*Exercise inputs:*
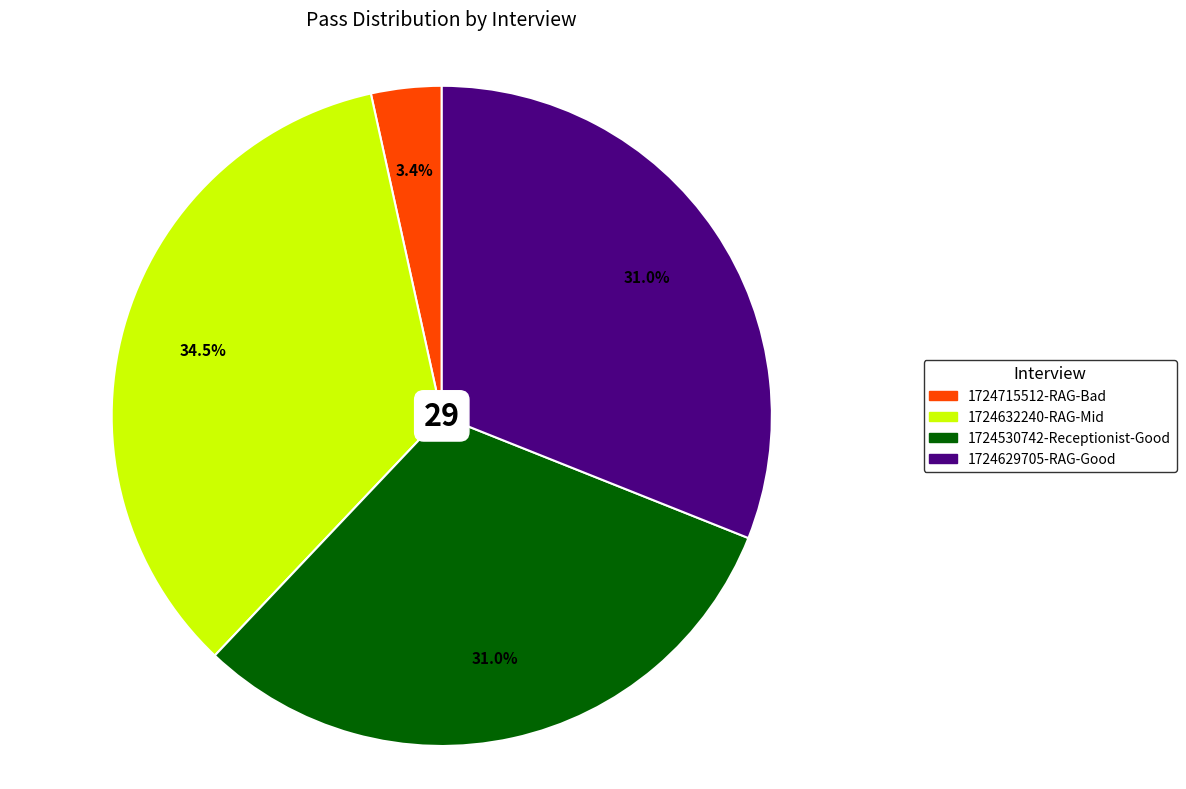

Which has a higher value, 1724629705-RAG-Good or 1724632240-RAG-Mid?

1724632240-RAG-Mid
==
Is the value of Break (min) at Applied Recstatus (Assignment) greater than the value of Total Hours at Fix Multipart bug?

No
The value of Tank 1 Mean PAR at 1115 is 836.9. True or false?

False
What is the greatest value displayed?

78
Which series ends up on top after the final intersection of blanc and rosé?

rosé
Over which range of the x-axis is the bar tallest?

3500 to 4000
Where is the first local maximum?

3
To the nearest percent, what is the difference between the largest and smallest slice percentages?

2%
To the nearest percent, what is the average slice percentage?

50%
---
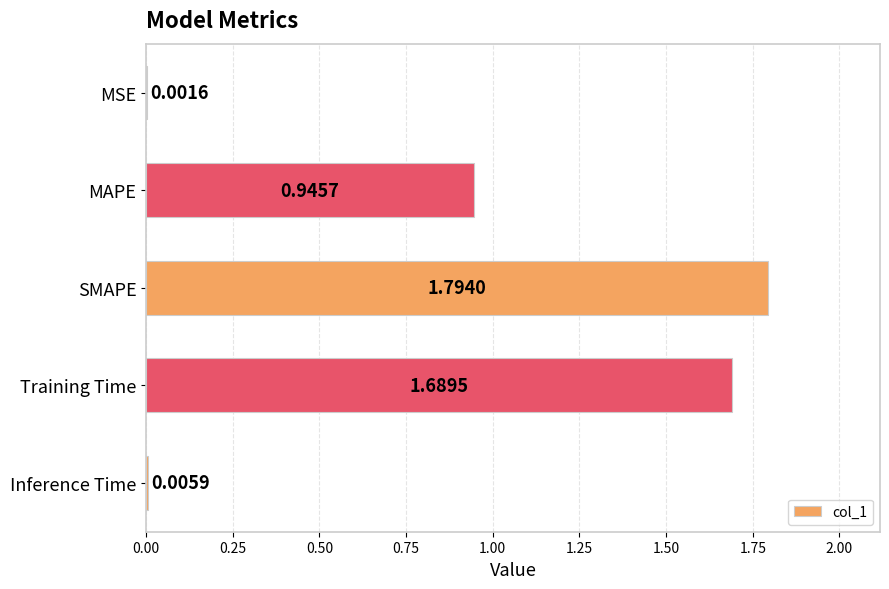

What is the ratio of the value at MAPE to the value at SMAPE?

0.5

*Job item:* Format the data as a JSON list of strings, starting with the line that contains "Is the value" and continuing through the line that contains "To the nearest percent, what is the average", with one string per line and blank lines left out.

*Task output:*
[
  "Is the value of Break (min) at Applied Recstatus (Assignment) greater than the value of Total Hours at Fix Multipart bug?",
  "No",
  "The value of Tank 1 Mean PAR at 1115 is 836.9. True or false?",
  "False",
  "What is the greatest value displayed?",
  "78",
  "Which series ends up on top after the final intersection of blanc and rosé?",
  "rosé",
  "Over which range of the x-axis is the bar tallest?",
  "3500 to 4000",
  "Where is the first local maximum?",
  "3",
  "To the nearest percent, what is the difference between the largest and smallest slice percentages?",
  "2%",
  "To the nearest percent, what is the average slice percentage?"
]